Bereitgestelltes Material:
"""

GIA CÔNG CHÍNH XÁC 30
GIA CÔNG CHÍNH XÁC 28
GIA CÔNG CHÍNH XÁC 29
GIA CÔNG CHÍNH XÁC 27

"""
"""

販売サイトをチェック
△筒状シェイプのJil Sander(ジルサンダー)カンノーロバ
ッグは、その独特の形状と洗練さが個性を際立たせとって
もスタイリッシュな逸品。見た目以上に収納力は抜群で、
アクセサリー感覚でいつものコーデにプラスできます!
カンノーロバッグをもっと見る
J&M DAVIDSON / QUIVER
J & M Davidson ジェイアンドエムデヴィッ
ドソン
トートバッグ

"""

Aufgabe:
Übernehmen Sie den Abschnitt des Materials von der Zeile mit „GIA CÔNG CHÍNH XÁC 30“ bis einschließlich der Zeile mit „GIA CÔNG CHÍNH XÁC 27“ unverändert.

Antwortfeld:
GIA CÔNG CHÍNH XÁC 30
GIA CÔNG CHÍNH XÁC 28
GIA CÔNG CHÍNH XÁC 29
GIA CÔNG CHÍNH XÁC 27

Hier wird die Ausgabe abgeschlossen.